A desktop application developed in Python with PyQt5 to predict demand and help monitor and schedule brewing processes for Barnaby’s Brewhouse.
These instructions will help you to get the software for Barnaby’s Brewhouse running on your computer.
Python 3.7.0 or later is required for this software to run. It can be downloaded from Python’s website here.
Running the Application
To run the application, you should follow the following steps:
- Clone this GitHub repository.
- Ensure that you’re in the root directory:
- Install the required Python libraries:
pip install -r requirements.txt
- Run the application with the command:
python -m src.app
Main Window and Sales Predictions
After running the application, you’ll be presented with the total sales, sales ratios, and average monthly growth percentages from the existing sales data. You can predict sales by entering a month, and the software will display an estimate of the volume of each beer which will be ordered that month based on the average monthly growth in sales for each beer. It will also give advice on which beer should be produced next, based on which beer has the largest volume deficit. This advice can be useful when managing the production process in the
Process Monitoring section of the software.
At the top, you can navigate to other sections of the software; there are buttons to navigate to inventory management and process monitoring.
Inventory Management button will open a dialog which displays the current inventory of each beer in Barnaby’s Brewhouse in terms of both volume and number of 500 ml bottles. You can also add or remove volume of a given beer by selecting the beer recipe and volume, then clicking on a button to
Add to Inventory or
Remove from Inventory. The application intentionally allows negative volumes so that debts of volumes can be accounted for. The inventory manager automatically saves whenever the user makes changes.
Customer orders can be added in from the
Inventory Management section as well. The user can add an order ID, beer, and volume to record the customer order. Once they’ve dispatched the order, they can record the dispatch by entering the order ID, which will remove the volume of the appropriate beer from the inventory of the brewhouse.
Process Monitoring button will open a dialog which displays the availability of tanks for fermentation and conditioning, and ongoing brewing processes. You can start different brewing processes as long as any prerequisite processes have been completed for the appropriate beer and volume at the time.
Starting a hot brew does not have any prerequisites. Fermentation has the prerequisite of a completed hot brew. Conditioning has the prerequisite of completed fermentation. Bottling has the prerequisite of completed conditioning.
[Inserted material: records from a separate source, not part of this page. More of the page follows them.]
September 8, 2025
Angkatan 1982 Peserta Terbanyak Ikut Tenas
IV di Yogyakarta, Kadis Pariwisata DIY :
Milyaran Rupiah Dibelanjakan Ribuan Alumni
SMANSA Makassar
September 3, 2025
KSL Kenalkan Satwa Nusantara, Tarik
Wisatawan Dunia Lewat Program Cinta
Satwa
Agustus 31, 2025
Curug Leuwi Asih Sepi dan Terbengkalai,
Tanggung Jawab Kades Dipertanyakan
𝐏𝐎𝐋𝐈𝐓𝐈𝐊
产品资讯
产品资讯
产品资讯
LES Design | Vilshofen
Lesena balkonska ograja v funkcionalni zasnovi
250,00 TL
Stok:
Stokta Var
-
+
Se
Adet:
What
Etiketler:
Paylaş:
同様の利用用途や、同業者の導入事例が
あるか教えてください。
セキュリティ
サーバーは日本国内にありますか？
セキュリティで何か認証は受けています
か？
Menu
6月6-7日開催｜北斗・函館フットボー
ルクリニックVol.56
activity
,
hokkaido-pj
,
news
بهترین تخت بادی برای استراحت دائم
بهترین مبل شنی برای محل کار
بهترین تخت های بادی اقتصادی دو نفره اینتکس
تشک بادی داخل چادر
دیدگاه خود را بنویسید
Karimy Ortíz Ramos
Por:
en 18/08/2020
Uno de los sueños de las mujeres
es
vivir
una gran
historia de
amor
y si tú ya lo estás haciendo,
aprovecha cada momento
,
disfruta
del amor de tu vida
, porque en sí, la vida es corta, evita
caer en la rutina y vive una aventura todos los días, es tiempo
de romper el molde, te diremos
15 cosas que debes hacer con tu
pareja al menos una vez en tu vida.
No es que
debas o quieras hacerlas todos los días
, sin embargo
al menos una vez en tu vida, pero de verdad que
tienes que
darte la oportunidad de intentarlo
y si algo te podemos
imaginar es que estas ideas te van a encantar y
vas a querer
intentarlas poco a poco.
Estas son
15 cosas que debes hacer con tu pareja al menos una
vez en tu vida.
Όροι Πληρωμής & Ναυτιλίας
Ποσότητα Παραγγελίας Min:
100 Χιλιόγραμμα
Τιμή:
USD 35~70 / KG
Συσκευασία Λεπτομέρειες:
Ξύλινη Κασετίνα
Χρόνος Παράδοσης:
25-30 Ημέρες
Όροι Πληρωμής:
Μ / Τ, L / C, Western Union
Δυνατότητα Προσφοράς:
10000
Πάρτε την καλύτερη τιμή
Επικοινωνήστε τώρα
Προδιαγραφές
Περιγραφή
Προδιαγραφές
Once a valid process has been entered and started, it will be shown in the list of ongoing processes. From here, you can see the type of process, beer recipe it is being performed on, the tank it uses (if applicable), volume, and completion time. The ongoing process list is always up to date, and it will react to a process as it is started or aborted. This can be useful for checking whether you will be able to start the next process, as you can see whether the prerequisite process has been completed.
Processes can be aborted by entering the exact details of the process you would like to abort. Aborting a process cannot be undone, so all details of that process must be entered, as this will reduce cases of accidental process abortions.
When the bottling has been completed, it means that the full beer brewing process has been completed. You can send completed bottles to the inventory by clicking on the
Send Bottles to Inventory button in the
Ongoing Processes section. This will remove the completed bottling process, and add the volume of beer to the inventory, which can be seen in the
Inventory Management section of the software.
The application automatically saves all changes made in the
Process Monitoring section.
Upload Sales Data
Upload Sales Data button will open a small dialog which provides a form for the user to input the details of their new sale. Once they click the
Upload New Sale button, the form will be checked. If all the fields have been filled in, the new sale will be added to the CSV file.
was used to design the user interfaces for this project in a what you see is what you get (WYSIWYG) editor.
PyQt5’s pyuic5 was used to generate the base Python code from the user interface designs, effectively converting the
.ui files to
.py files. I edited the generated code to conform to PEP 8 guidelines, and added documentation to make the code easier to understand. These generated code files are marked with the
_setup.py suffixes, such as
brewhouse_setup.py, and they were imported into the other Python files such as
app.py so that functionality could be developed for the user interface objects.